YOUR OBJECTIVE:
Would you copy every record exactly as it stands and drop the pictures?

--

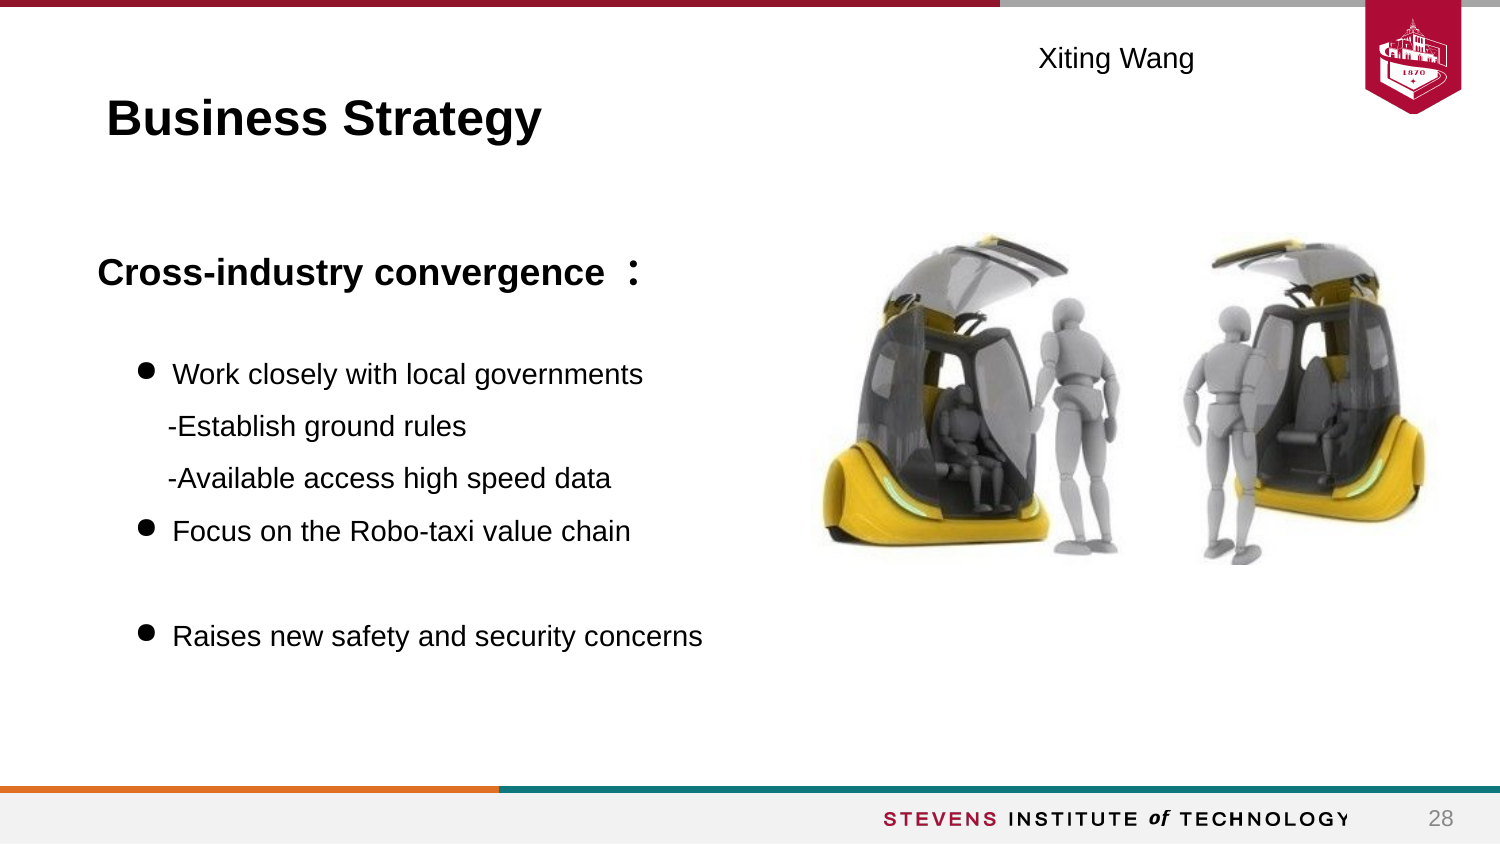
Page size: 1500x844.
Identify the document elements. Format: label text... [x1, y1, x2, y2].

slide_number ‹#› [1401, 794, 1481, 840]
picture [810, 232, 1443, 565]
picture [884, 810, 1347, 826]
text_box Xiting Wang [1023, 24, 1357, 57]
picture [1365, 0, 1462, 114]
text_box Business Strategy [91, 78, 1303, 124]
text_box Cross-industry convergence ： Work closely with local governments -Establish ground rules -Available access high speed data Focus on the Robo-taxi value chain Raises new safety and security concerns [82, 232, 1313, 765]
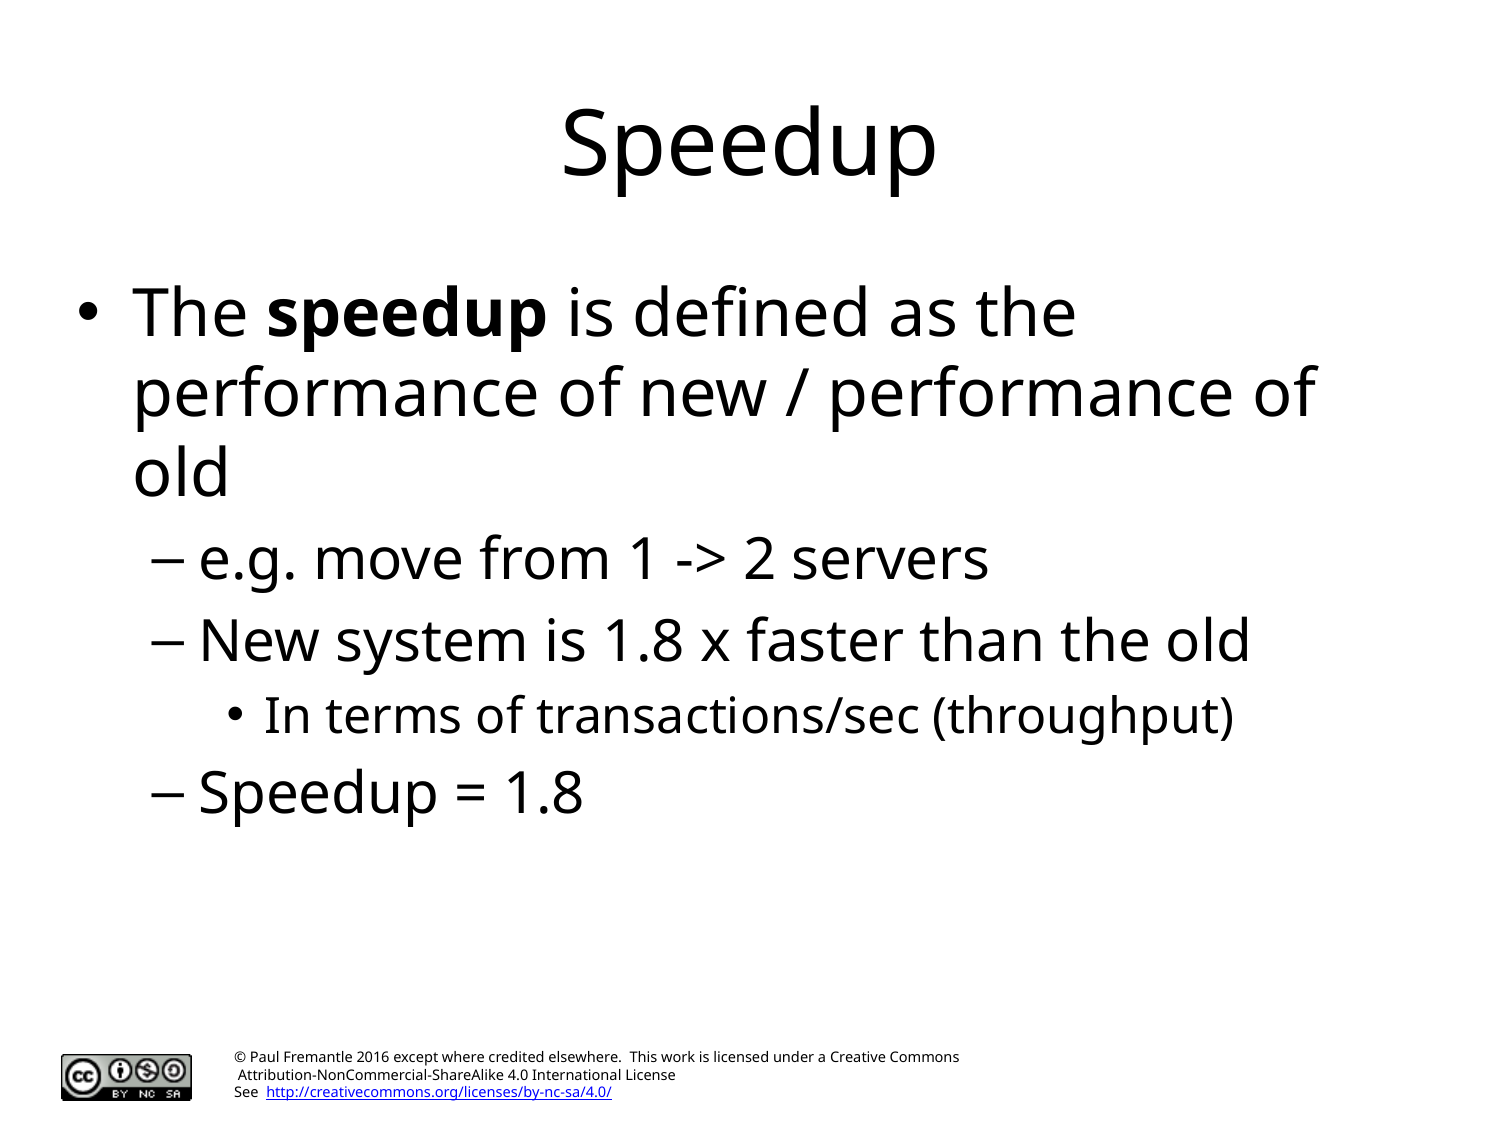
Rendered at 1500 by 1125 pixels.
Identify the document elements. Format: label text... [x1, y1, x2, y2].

--

RESPONSE TO THE TASK:
Page size: 1500x844.
Identify the document elements. Format: label text... [x1, y1, x2, y2].

slide_number ‹#› [1401, 794, 1481, 840]
picture [810, 232, 1443, 565]
picture [884, 810, 1347, 826]
text_box Xiting Wang [1023, 24, 1357, 57]
picture [1365, 0, 1462, 114]
text_box Business Strategy [91, 78, 1303, 124]
text_box Cross-industry convergence ： Work closely with local governments -Establish ground rules -Available access high speed data Focus on the Robo-taxi value chain Raises new safety and security concerns [82, 232, 1313, 765]
Rendered at 1500 by 1125 pixels.
Identify the document elements. Format: label text... [x1, y1, x2, y2].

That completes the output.